- **THE INPUT**
==*==

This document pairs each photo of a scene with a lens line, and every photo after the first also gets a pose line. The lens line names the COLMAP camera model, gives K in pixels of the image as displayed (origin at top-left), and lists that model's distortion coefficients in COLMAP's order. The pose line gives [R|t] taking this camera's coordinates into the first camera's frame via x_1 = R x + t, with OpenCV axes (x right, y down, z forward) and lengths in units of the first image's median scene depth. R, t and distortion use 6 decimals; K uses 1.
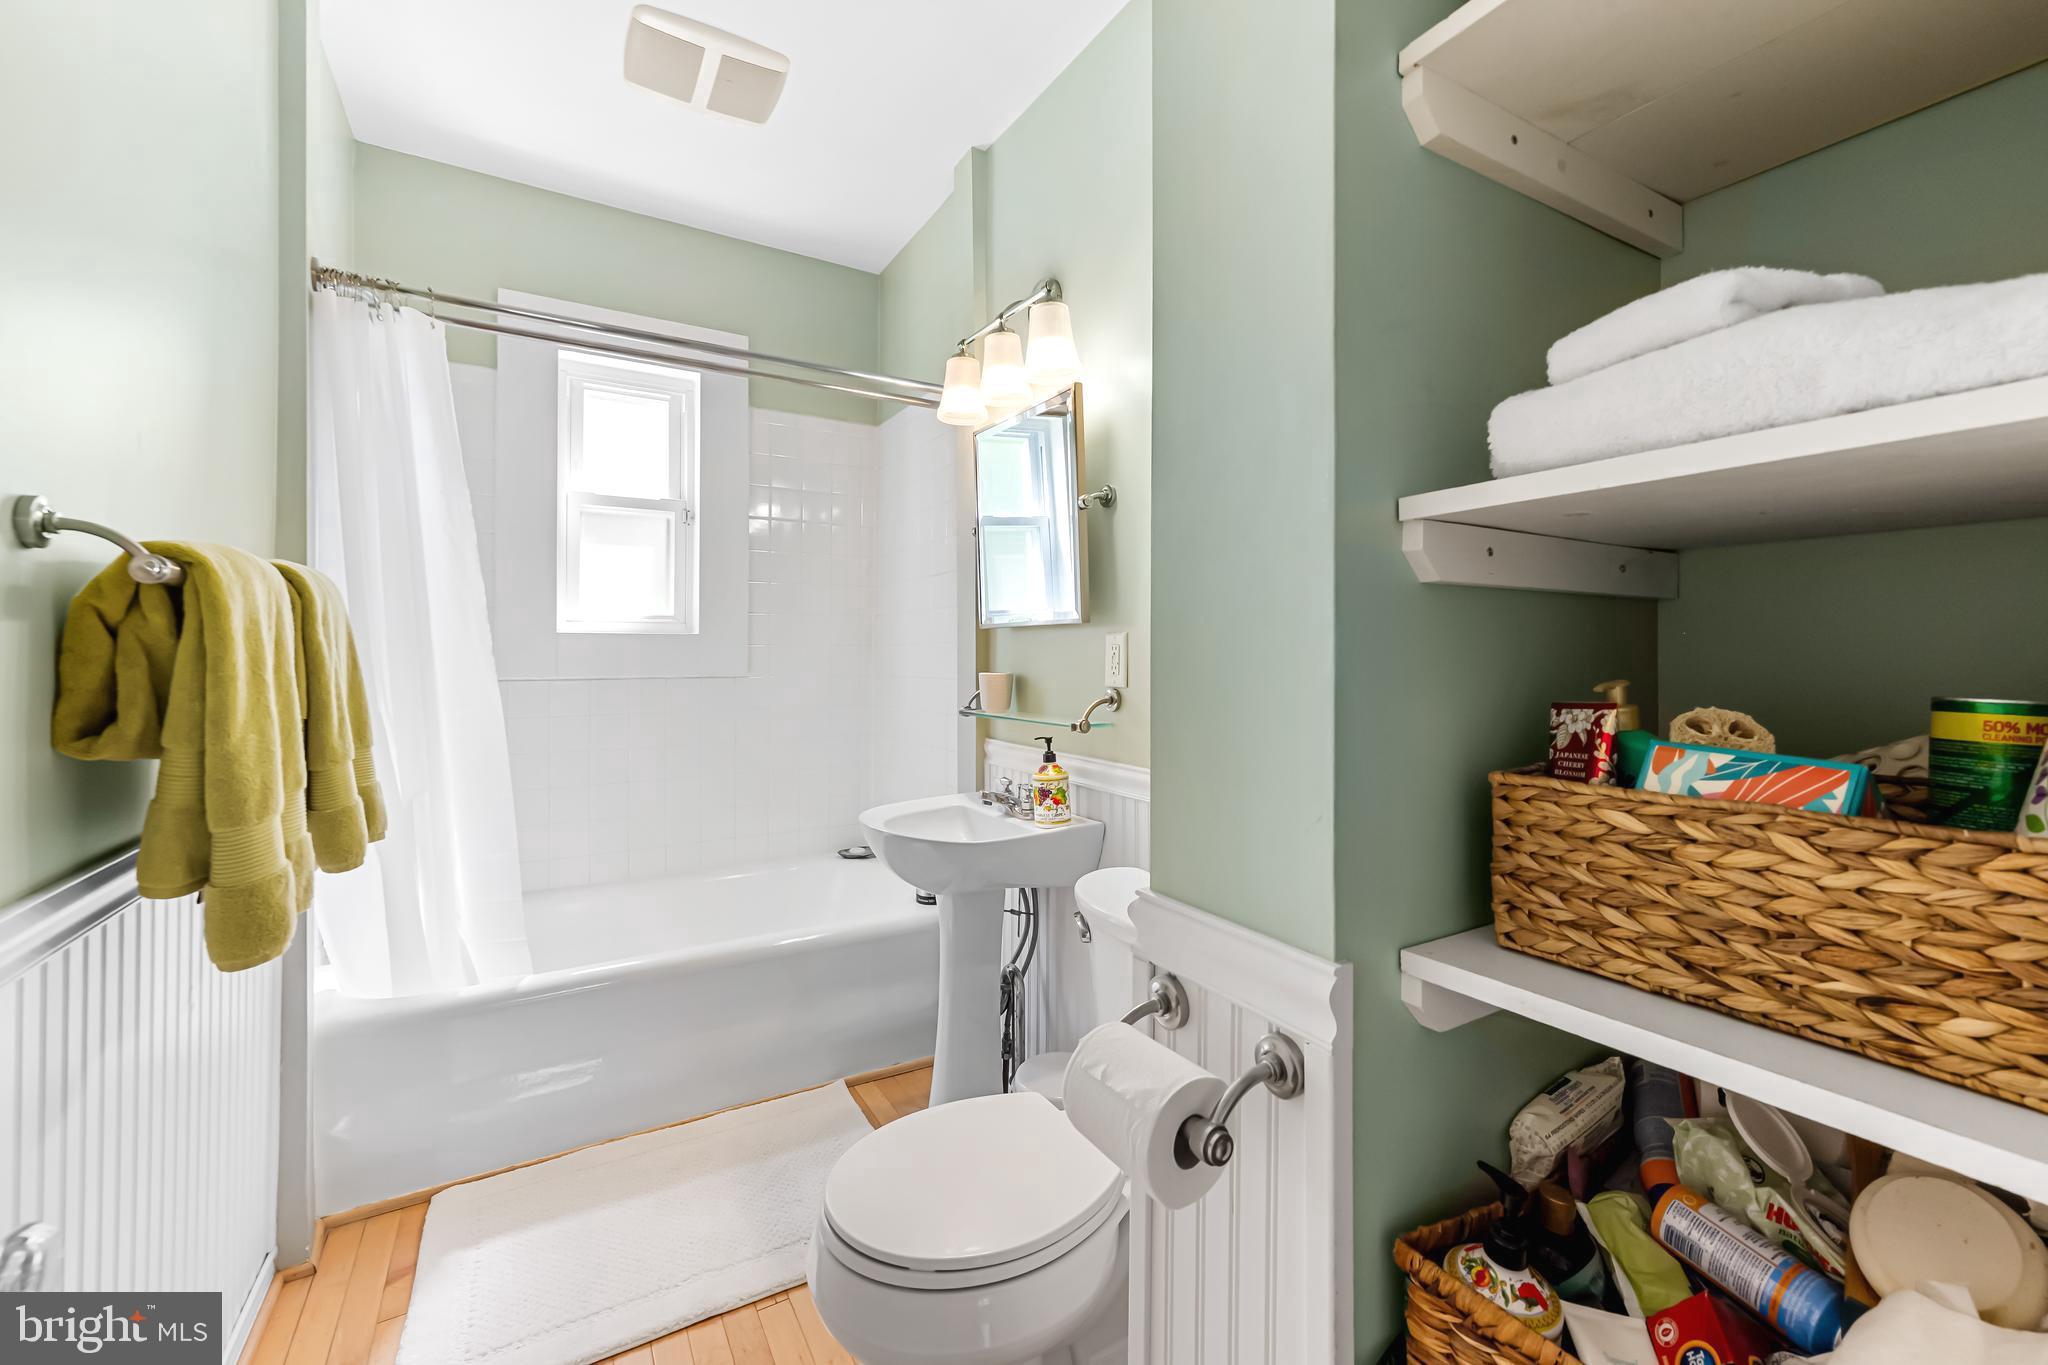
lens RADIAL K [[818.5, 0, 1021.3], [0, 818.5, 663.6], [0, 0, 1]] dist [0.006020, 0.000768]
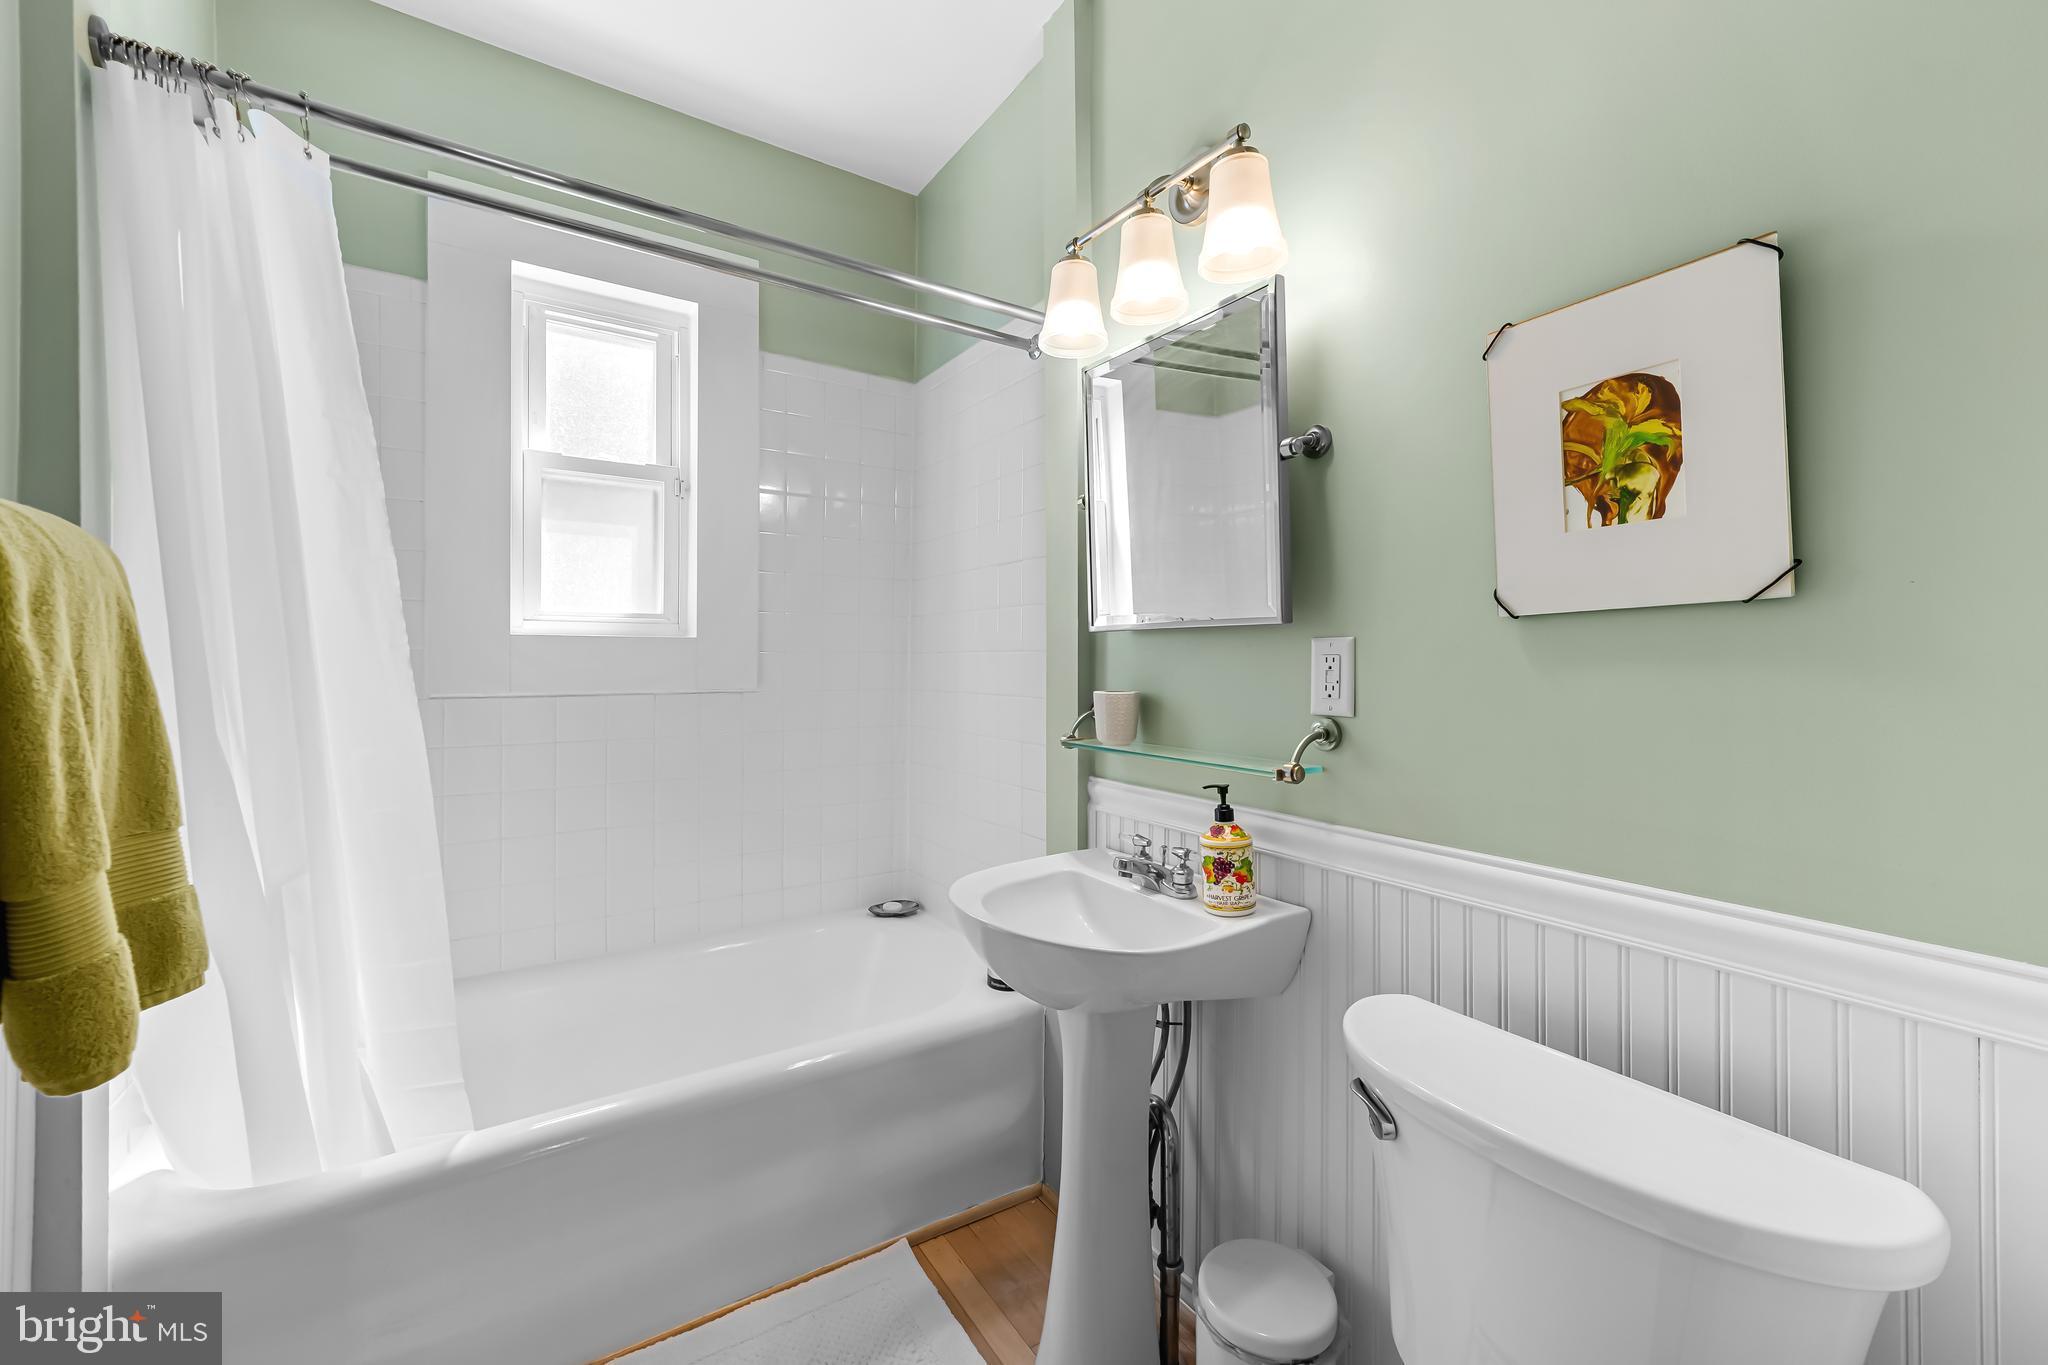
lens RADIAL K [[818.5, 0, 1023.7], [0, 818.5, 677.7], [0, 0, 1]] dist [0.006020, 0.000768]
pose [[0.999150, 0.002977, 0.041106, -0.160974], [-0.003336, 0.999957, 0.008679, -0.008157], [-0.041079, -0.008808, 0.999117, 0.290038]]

==*==

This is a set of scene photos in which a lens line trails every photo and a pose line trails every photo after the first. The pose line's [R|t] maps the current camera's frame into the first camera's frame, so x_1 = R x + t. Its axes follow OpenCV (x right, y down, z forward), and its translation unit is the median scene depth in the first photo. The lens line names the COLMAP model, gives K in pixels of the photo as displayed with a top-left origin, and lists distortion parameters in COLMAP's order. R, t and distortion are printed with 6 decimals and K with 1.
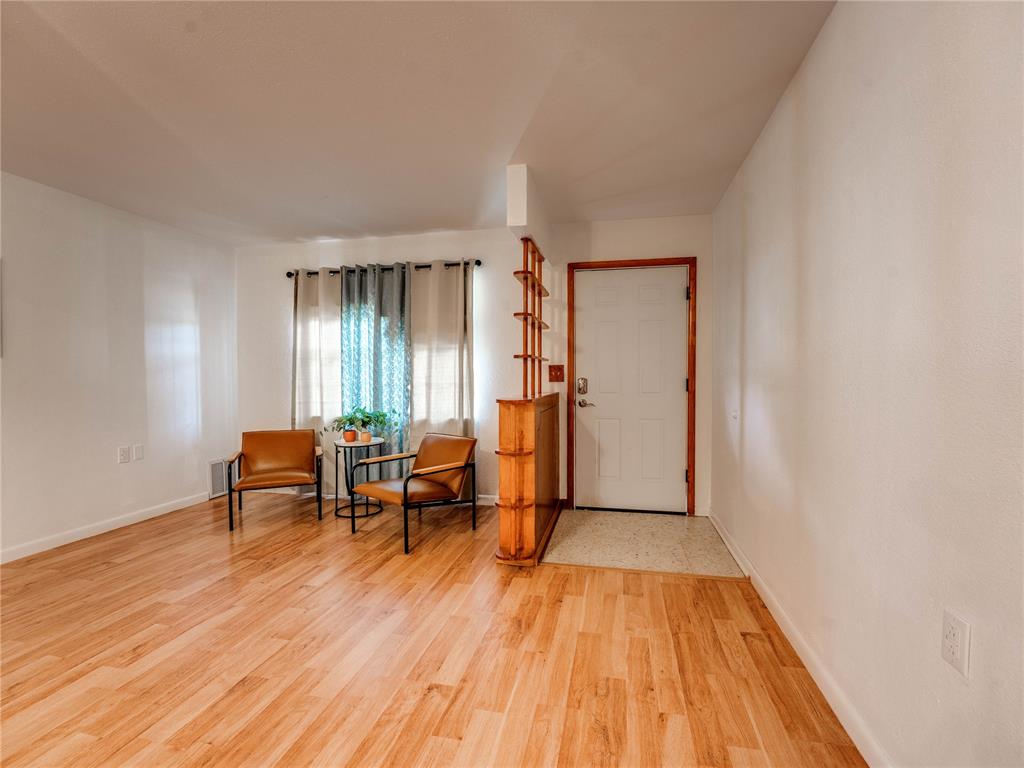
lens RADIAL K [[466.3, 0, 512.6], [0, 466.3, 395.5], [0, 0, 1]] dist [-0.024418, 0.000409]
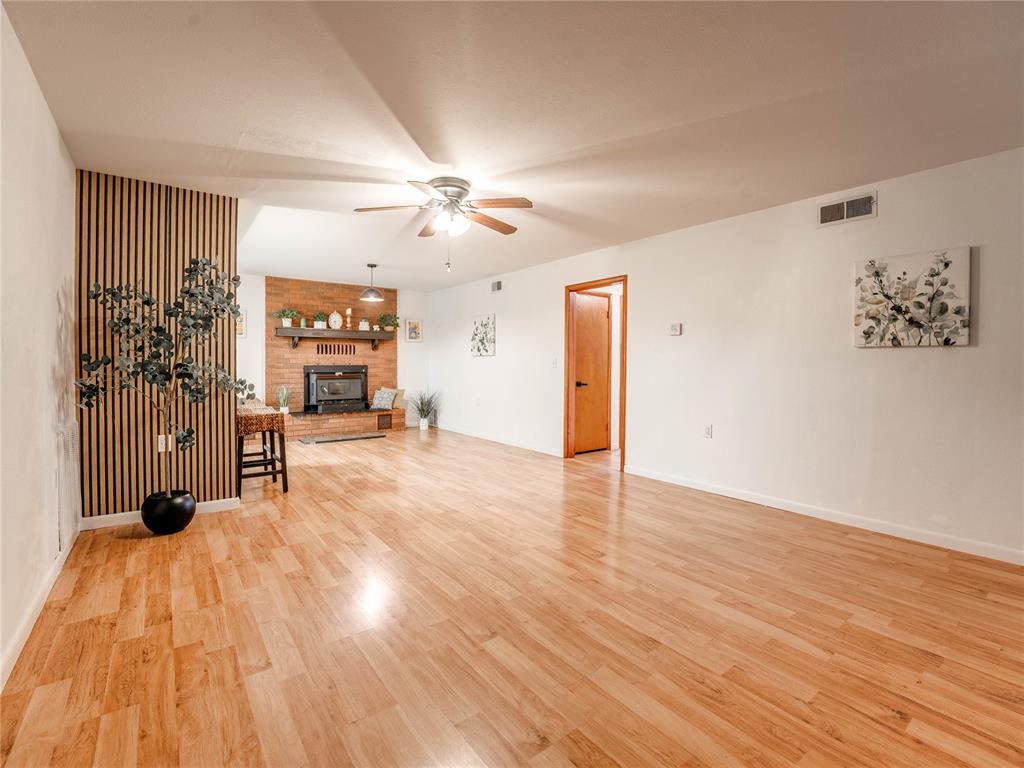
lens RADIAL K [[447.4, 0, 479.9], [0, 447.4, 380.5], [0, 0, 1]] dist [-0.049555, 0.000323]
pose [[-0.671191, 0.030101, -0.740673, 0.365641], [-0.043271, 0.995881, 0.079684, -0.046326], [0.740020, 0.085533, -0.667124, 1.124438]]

==*==

- **THE TASK**
Copy everything in the data from the line containing "This document pairs" down to the line containing "-0.008808, 0.999117, 0.290038]]", both ends included, and leave the pictures out of your copy.

- **RESULT BELOW**
This document pairs each photo of a scene with a lens line, and every photo after the first also gets a pose line. The lens line names the COLMAP camera model, gives K in pixels of the image as displayed (origin at top-left), and lists that model's distortion coefficients in COLMAP's order. The pose line gives [R|t] taking this camera's coordinates into the first camera's frame via x_1 = R x + t, with OpenCV axes (x right, y down, z forward) and lengths in units of the first image's median scene depth. R, t and distortion use 6 decimals; K uses 1.
lens RADIAL K [[818.5, 0, 1021.3], [0, 818.5, 663.6], [0, 0, 1]] dist [0.006020, 0.000768]
lens RADIAL K [[818.5, 0, 1023.7], [0, 818.5, 677.7], [0, 0, 1]] dist [0.006020, 0.000768]
pose [[0.999150, 0.002977, 0.041106, -0.160974], [-0.003336, 0.999957, 0.008679, -0.008157], [-0.041079, -0.008808, 0.999117, 0.290038]]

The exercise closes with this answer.